*** DATA SUPPLIED Section Begins ***

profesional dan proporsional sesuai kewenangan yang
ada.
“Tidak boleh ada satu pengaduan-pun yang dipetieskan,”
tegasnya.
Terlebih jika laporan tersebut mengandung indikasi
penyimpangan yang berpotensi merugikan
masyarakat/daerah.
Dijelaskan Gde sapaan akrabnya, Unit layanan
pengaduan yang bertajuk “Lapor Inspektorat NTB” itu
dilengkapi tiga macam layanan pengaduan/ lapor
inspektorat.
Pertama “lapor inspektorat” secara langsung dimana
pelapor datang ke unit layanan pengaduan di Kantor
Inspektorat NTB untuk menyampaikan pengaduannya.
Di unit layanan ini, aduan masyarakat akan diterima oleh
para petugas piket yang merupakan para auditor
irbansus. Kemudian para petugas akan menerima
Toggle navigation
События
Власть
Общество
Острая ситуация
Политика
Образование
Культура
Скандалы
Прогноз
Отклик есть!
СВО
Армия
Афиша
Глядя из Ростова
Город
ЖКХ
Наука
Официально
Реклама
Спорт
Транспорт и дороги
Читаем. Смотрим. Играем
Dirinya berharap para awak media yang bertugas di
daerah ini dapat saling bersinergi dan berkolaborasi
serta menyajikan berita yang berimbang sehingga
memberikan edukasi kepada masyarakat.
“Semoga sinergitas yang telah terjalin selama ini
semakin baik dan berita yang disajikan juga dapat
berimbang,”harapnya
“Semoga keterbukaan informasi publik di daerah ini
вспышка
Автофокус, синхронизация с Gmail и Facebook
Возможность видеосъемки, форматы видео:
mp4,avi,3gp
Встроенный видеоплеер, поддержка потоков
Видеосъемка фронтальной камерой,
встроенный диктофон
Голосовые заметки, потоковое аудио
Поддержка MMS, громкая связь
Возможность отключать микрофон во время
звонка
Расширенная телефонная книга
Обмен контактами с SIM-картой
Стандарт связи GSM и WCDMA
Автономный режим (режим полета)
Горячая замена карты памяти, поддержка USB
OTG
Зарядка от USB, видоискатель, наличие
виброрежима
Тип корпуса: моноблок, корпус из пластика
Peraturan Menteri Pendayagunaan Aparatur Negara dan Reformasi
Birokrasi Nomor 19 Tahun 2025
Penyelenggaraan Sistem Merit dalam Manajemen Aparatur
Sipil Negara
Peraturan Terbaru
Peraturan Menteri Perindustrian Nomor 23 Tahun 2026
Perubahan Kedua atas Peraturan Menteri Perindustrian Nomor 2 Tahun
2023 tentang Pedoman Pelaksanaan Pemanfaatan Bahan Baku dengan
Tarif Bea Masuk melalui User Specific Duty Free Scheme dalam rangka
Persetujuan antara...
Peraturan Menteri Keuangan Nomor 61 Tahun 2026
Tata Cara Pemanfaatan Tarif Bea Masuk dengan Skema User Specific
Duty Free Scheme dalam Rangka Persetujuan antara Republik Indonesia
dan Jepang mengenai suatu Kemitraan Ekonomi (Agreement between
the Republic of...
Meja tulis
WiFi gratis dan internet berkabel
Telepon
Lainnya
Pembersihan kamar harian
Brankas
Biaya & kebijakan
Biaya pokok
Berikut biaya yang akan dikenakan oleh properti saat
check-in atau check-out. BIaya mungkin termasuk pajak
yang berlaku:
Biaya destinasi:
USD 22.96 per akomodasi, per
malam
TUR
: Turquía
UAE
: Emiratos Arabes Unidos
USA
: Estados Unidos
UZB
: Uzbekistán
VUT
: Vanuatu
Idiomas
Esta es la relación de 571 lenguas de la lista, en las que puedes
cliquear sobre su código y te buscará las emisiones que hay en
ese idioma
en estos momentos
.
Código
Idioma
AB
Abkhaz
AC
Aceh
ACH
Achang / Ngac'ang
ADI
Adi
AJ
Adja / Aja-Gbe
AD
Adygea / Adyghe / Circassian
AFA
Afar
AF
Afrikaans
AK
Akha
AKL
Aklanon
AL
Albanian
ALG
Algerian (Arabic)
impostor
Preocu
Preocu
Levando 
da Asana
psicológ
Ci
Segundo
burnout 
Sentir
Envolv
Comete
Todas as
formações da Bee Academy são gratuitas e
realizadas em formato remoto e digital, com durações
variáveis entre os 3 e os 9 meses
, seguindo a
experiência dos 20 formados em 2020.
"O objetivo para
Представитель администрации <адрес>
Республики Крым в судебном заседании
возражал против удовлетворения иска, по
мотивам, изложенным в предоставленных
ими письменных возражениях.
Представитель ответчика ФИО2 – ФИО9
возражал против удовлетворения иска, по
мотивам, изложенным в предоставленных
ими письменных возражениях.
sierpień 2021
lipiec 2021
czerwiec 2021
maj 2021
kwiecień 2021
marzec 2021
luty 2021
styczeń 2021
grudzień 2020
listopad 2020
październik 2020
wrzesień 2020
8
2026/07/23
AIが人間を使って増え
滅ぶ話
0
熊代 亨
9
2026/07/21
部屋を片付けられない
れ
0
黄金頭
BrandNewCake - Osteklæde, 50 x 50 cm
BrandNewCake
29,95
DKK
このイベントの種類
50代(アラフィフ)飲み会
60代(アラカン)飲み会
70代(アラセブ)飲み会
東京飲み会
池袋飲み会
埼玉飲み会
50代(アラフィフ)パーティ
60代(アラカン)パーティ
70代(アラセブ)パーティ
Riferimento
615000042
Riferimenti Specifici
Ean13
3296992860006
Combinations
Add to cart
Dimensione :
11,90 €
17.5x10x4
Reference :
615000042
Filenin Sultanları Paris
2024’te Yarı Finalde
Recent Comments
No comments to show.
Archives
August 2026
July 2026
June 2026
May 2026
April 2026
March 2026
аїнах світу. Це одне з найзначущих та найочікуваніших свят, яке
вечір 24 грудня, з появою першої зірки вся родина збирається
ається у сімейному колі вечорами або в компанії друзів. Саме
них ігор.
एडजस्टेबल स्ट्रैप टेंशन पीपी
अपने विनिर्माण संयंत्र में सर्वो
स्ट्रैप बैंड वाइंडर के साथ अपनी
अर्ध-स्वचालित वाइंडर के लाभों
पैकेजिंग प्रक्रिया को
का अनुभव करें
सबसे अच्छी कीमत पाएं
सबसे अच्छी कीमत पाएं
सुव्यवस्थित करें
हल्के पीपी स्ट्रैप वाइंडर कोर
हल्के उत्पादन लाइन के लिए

*** DATA SUPPLIED Section Ends ***

• [WRITTEN TASK]: Copy out every line of the listing above word for word, keeping each line as it stands and in the same order.

• [EXERCISE ANSWER]:
profesional dan proporsional sesuai kewenangan yang
ada.
“Tidak boleh ada satu pengaduan-pun yang dipetieskan,”
tegasnya.
Terlebih jika laporan tersebut mengandung indikasi
penyimpangan yang berpotensi merugikan
masyarakat/daerah.
Dijelaskan Gde sapaan akrabnya, Unit layanan
pengaduan yang bertajuk “Lapor Inspektorat NTB” itu
dilengkapi tiga macam layanan pengaduan/ lapor
inspektorat.
Pertama “lapor inspektorat” secara langsung dimana
pelapor datang ke unit layanan pengaduan di Kantor
Inspektorat NTB untuk menyampaikan pengaduannya.
Di unit layanan ini, aduan masyarakat akan diterima oleh
para petugas piket yang merupakan para auditor
irbansus. Kemudian para petugas akan menerima
Toggle navigation
События
Власть
Общество
Острая ситуация
Политика
Образование
Культура
Скандалы
Прогноз
Отклик есть!
СВО
Армия
Афиша
Глядя из Ростова
Город
ЖКХ
Наука
Официально
Реклама
Спорт
Транспорт и дороги
Читаем. Смотрим. Играем
Dirinya berharap para awak media yang bertugas di
daerah ini dapat saling bersinergi dan berkolaborasi
serta menyajikan berita yang berimbang sehingga
memberikan edukasi kepada masyarakat.
“Semoga sinergitas yang telah terjalin selama ini
semakin baik dan berita yang disajikan juga dapat
berimbang,”harapnya
“Semoga keterbukaan informasi publik di daerah ini
вспышка
Автофокус, синхронизация с Gmail и Facebook
Возможность видеосъемки, форматы видео:
mp4,avi,3gp
Встроенный видеоплеер, поддержка потоков
Видеосъемка фронтальной камерой,
встроенный диктофон
Голосовые заметки, потоковое аудио
Поддержка MMS, громкая связь
Возможность отключать микрофон во время
звонка
Расширенная телефонная книга
Обмен контактами с SIM-картой
Стандарт связи GSM и WCDMA
Автономный режим (режим полета)
Горячая замена карты памяти, поддержка USB
OTG
Зарядка от USB, видоискатель, наличие
виброрежима
Тип корпуса: моноблок, корпус из пластика
Peraturan Menteri Pendayagunaan Aparatur Negara dan Reformasi
Birokrasi Nomor 19 Tahun 2025
Penyelenggaraan Sistem Merit dalam Manajemen Aparatur
Sipil Negara
Peraturan Terbaru
Peraturan Menteri Perindustrian Nomor 23 Tahun 2026
Perubahan Kedua atas Peraturan Menteri Perindustrian Nomor 2 Tahun
2023 tentang Pedoman Pelaksanaan Pemanfaatan Bahan Baku dengan
Tarif Bea Masuk melalui User Specific Duty Free Scheme dalam rangka
Persetujuan antara...
Peraturan Menteri Keuangan Nomor 61 Tahun 2026
Tata Cara Pemanfaatan Tarif Bea Masuk dengan Skema User Specific
Duty Free Scheme dalam Rangka Persetujuan antara Republik Indonesia
dan Jepang mengenai suatu Kemitraan Ekonomi (Agreement between
the Republic of...
Meja tulis
WiFi gratis dan internet berkabel
Telepon
Lainnya
Pembersihan kamar harian
Brankas
Biaya & kebijakan
Biaya pokok
Berikut biaya yang akan dikenakan oleh properti saat
check-in atau check-out. BIaya mungkin termasuk pajak
yang berlaku:
Biaya destinasi:
USD 22.96 per akomodasi, per
malam
TUR
: Turquía
UAE
: Emiratos Arabes Unidos
USA
: Estados Unidos
UZB
: Uzbekistán
VUT
: Vanuatu
Idiomas
Esta es la relación de 571 lenguas de la lista, en las que puedes
cliquear sobre su código y te buscará las emisiones que hay en
ese idioma
en estos momentos
.
Código
Idioma
AB
Abkhaz
AC
Aceh
ACH
Achang / Ngac'ang
ADI
Adi
AJ
Adja / Aja-Gbe
AD
Adygea / Adyghe / Circassian
AFA
Afar
AF
Afrikaans
AK
Akha
AKL
Aklanon
AL
Albanian
ALG
Algerian (Arabic)
impostor
Preocu
Preocu
Levando 
da Asana
psicológ
Ci
Segundo
burnout 
Sentir
Envolv
Comete
Todas as
formações da Bee Academy são gratuitas e
realizadas em formato remoto e digital, com durações
variáveis entre os 3 e os 9 meses
, seguindo a
experiência dos 20 formados em 2020.
"O objetivo para
Представитель администрации <адрес>
Республики Крым в судебном заседании
возражал против удовлетворения иска, по
мотивам, изложенным в предоставленных
ими письменных возражениях.
Представитель ответчика ФИО2 – ФИО9
возражал против удовлетворения иска, по
мотивам, изложенным в предоставленных
ими письменных возражениях.
sierpień 2021
lipiec 2021
czerwiec 2021
maj 2021
kwiecień 2021
marzec 2021
luty 2021
styczeń 2021
grudzień 2020
listopad 2020
październik 2020
wrzesień 2020
8
2026/07/23
AIが人間を使って増え
滅ぶ話
0
熊代 亨
9
2026/07/21
部屋を片付けられない
れ
0
黄金頭
BrandNewCake - Osteklæde, 50 x 50 cm
BrandNewCake
29,95
DKK
このイベントの種類
50代(アラフィフ)飲み会
60代(アラカン)飲み会
70代(アラセブ)飲み会
東京飲み会
池袋飲み会
埼玉飲み会
50代(アラフィフ)パーティ
60代(アラカン)パーティ
70代(アラセブ)パーティ
Riferimento
615000042
Riferimenti Specifici
Ean13
3296992860006
Combinations
Add to cart
Dimensione :
11,90 €
17.5x10x4
Reference :
615000042
Filenin Sultanları Paris
2024’te Yarı Finalde
Recent Comments
No comments to show.
Archives
August 2026
July 2026
June 2026
May 2026
April 2026
March 2026
аїнах світу. Це одне з найзначущих та найочікуваніших свят, яке
вечір 24 грудня, з появою першої зірки вся родина збирається
ається у сімейному колі вечорами або в компанії друзів. Саме
них ігор.
एडजस्टेबल स्ट्रैप टेंशन पीपी
अपने विनिर्माण संयंत्र में सर्वो
स्ट्रैप बैंड वाइंडर के साथ अपनी
अर्ध-स्वचालित वाइंडर के लाभों
पैकेजिंग प्रक्रिया को
का अनुभव करें
सबसे अच्छी कीमत पाएं
सबसे अच्छी कीमत पाएं
सुव्यवस्थित करें
हल्के पीपी स्ट्रैप वाइंडर कोर
हल्के उत्पादन लाइन के लिए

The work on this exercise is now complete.